## Task to carry out
Transcribe word for word the lines below from the line with "photomicrograph displays immunohistochemistry" through the line with "is medium levels", ends included.

(Stored data entries)
---

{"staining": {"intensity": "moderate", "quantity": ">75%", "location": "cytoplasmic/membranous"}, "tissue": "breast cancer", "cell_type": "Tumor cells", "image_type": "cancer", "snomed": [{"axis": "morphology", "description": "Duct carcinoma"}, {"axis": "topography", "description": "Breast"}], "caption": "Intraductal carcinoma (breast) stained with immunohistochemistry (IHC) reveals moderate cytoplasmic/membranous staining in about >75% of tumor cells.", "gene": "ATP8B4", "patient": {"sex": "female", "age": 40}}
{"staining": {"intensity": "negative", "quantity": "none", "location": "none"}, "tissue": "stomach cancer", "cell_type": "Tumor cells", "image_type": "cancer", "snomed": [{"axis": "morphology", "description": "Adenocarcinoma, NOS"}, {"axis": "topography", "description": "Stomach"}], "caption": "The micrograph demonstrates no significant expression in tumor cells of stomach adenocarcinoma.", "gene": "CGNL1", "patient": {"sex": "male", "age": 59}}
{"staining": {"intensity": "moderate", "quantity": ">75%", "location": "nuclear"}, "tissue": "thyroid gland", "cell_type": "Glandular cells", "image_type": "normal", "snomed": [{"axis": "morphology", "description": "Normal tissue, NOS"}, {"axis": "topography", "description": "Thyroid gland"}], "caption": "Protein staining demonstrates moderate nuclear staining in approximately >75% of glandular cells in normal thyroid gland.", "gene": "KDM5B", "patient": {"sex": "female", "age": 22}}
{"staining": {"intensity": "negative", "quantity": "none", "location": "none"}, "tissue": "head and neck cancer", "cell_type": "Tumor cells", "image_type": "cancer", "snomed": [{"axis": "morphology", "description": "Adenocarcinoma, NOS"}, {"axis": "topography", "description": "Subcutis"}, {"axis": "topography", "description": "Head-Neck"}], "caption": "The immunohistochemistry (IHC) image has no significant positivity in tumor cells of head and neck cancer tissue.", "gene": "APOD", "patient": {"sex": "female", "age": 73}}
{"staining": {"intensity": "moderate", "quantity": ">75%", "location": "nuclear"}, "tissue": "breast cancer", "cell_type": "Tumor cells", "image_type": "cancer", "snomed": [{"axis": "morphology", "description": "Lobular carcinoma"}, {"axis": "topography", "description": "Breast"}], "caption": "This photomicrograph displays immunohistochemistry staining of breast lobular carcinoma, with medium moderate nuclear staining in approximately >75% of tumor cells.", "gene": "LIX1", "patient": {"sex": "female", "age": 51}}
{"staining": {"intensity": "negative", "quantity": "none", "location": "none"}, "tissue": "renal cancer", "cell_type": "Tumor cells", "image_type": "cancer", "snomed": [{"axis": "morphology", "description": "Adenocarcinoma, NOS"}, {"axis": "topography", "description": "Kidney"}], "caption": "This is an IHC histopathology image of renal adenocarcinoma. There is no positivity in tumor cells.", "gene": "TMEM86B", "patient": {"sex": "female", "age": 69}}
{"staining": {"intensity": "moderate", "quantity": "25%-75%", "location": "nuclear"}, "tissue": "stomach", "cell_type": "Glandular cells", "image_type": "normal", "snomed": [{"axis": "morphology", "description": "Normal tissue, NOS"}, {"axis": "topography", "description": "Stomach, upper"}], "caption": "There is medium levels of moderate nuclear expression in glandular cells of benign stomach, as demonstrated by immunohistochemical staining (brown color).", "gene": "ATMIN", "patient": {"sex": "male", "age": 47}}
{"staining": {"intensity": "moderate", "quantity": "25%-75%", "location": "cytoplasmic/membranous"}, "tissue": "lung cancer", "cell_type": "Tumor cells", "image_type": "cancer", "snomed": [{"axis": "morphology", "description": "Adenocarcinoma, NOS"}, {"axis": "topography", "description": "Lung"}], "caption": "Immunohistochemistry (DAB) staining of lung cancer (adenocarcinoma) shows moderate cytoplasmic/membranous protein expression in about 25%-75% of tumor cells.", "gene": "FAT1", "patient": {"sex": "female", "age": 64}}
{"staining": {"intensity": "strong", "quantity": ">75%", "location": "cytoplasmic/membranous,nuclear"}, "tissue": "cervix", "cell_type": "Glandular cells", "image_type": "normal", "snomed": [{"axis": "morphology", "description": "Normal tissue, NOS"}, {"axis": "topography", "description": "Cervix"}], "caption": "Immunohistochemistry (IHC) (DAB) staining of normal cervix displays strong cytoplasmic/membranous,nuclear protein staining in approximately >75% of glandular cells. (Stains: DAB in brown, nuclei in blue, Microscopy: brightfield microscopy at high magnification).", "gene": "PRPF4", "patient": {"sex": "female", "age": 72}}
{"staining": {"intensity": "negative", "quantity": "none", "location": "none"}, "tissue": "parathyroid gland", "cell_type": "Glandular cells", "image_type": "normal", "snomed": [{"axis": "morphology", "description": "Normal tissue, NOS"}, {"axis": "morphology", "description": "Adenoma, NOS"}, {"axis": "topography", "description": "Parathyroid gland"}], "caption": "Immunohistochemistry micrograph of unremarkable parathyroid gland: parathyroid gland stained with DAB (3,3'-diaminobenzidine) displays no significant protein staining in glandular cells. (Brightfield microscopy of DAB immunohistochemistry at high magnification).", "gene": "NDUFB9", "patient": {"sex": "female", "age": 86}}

---

## Output below
{"staining": {"intensity": "moderate", "quantity": ">75%", "location": "nuclear"}, "tissue": "breast cancer", "cell_type": "Tumor cells", "image_type": "cancer", "snomed": [{"axis": "morphology", "description": "Lobular carcinoma"}, {"axis": "topography", "description": "Breast"}], "caption": "This photomicrograph displays immunohistochemistry staining of breast lobular carcinoma, with medium moderate nuclear staining in approximately >75% of tumor cells.", "gene": "LIX1", "patient": {"sex": "female", "age": 51}}
{"staining": {"intensity": "negative", "quantity": "none", "location": "none"}, "tissue": "renal cancer", "cell_type": "Tumor cells", "image_type": "cancer", "snomed": [{"axis": "morphology", "description": "Adenocarcinoma, NOS"}, {"axis": "topography", "description": "Kidney"}], "caption": "This is an IHC histopathology image of renal adenocarcinoma. There is no positivity in tumor cells.", "gene": "TMEM86B", "patient": {"sex": "female", "age": 69}}
{"staining": {"intensity": "moderate", "quantity": "25%-75%", "location": "nuclear"}, "tissue": "stomach", "cell_type": "Glandular cells", "image_type": "normal", "snomed": [{"axis": "morphology", "description": "Normal tissue, NOS"}, {"axis": "topography", "description": "Stomach, upper"}], "caption": "There is medium levels of moderate nuclear expression in glandular cells of benign stomach, as demonstrated by immunohistochemical staining (brown color).", "gene": "ATMIN", "patient": {"sex": "male", "age": 47}}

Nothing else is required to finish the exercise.